Arbitragem da Oi: AGU obtém vitória em maior parte das teses
A Advocacia-Geral da União (AGU) venceu a Oi na etapa inicial da arbitragem movida pela operadora junto à Câmara de Comércio Internacional (CCI), contra a Anatel. Segundo a AGU, o tribunal acolheu a maioria dos argumentos da União, “reduzindo significativamente o número de questionamentos da concessionária que serão submetidos a instrução probatória na próxima etapa do processo”.
Segundo a AGU, de dez eventos potencialmente desequilibrantes, seis foram considerados totalmente prescritos e outros três parcialmente prescritos. “O resultado reduz a uma pequena fração o valor em disputa, que antes da sentença parcial poderia ultrapassar R$ 60 bilhões, de acordo com estimativas da concessionária”.

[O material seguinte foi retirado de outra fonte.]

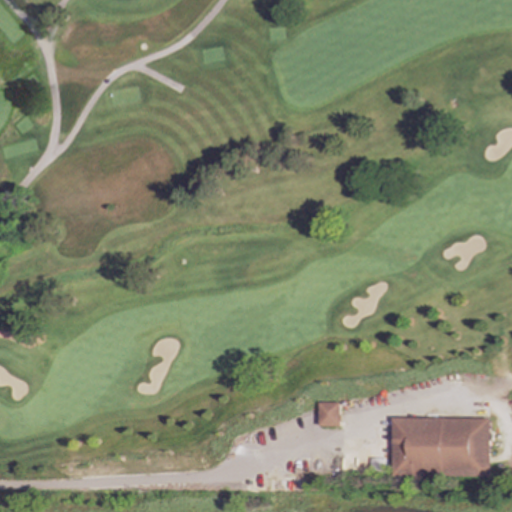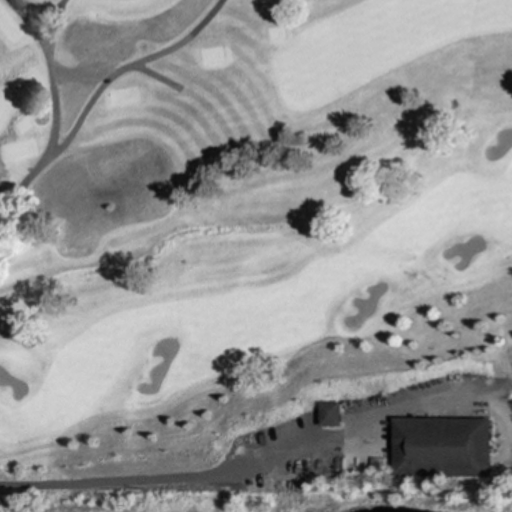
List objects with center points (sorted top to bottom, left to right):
road: (41, 15)
road: (54, 25)
road: (50, 71)
road: (80, 75)
road: (157, 77)
road: (96, 91)
park: (255, 247)
road: (13, 336)
building: (331, 414)
road: (376, 420)
building: (333, 422)
building: (443, 445)
building: (446, 454)
road: (136, 486)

Segundo apurou este noticiário, os árbitros se alinharam à AGU ao acolheram todos os pedidos de prescrição e também excluíram do processo o argumento de sustentabilidade colocado pela Oi. O que não foi derrubado foram os pontos apontados como preclusos pela AGU, ou seja, aqueles sobre os quais a União alegou que a Oi perdeu o prazo de questionar.
Com isso, a arbitragem segue, mas em uma monta muito menor do que o desejado pela Oi (as contas ainda estão sendo feitas pelas partes). Segundo apurou este noticiário, nessa fase cabe como recurso pedidos de esclarecimentos (uma espécie de embargo de declaração) ou uma ação anulatória.

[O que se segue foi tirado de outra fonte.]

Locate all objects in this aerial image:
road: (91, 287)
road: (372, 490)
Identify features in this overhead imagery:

“A sentença é parcial e, portanto, não encerra o processo. Nela foram abordados aspectos estritamente jurídicos dos questionamentos feitos pela Oi, em especial pontos controversos sobre os pleitos da companhia relativos ao reequilíbrio econômico-financeiro do contrato de concessão, além de questões sobre a sua sustentabilidade”, explica a AGU em nota.
“A Oi elencou uma série de eventos que, na sua avaliação, desequilibrariam o contrato, mas ocorridos antes de 2013”, diz o procurador federal Dante Parente, da Equipe de Arbitragens da Procuradoria-Geral Federal (EARB/PGF). Em razão do desequilíbrio alegado, a concessionária requeria o pagamento de indenização por parte da Anatel.

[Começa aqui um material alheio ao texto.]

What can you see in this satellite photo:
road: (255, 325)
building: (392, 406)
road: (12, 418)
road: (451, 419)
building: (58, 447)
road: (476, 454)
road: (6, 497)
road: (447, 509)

Segundo a nota da AGU, “na maioria expressiva dos pleitos, o tribunal acolheu a tese defendida pela AGU, de que o prazo de prescrição de cinco anos começa a ser contado no momento do ato ou fato que gerou o suposto dano. A Oi defendia que esse prazo se iniciasse ao final do contrato de concessão, o que ocorreu em 2025”.
“Em tudo o que caberia a prescrição, a AGU saiu vitoriosa”, resumiu Dante Parente.
Sustentabilidade
Ainda segundo a nota da AGU, “a Oi afirmava que a União teria deixado de garantir a sustentabilidade da concessão de telefonia, celebrada no regime público do Contrato de Concessão do Serviço Telefônico Fixo Comutado (STFC). Alegava que uma série de eventos e decisões regulatórias teriam feito com que o contrato de concessão perdesse sustentabilidade financeira”. Este argumento também foi negado pela Câmara Arbitral.
“Não há qualquer dever legal de garantir a lucratividade da concessionária”, comenta Jose Flávio Bianchi, da EARB/PGF, citando a Lei Geral de Telecomunicações (LGT). “Não existe na lei ou no contrato um direito subjetivo à sustentabilidade”, diz.
Ainda segundo a nota da AGU, na próxima fase do processo serão apresentadas as provas e analisados os fatos alegados no procedimento arbitral. “O conjunto de fatos a serem analisados, porém, será significativamente menor que o inicial, considerando todas as prescrições reconhecidas pelo tribunal. Ao final, será emitida uma nova sentença, essa definitiva e com possível definição de valores eventualmente devidos às partes”, diz a AGU.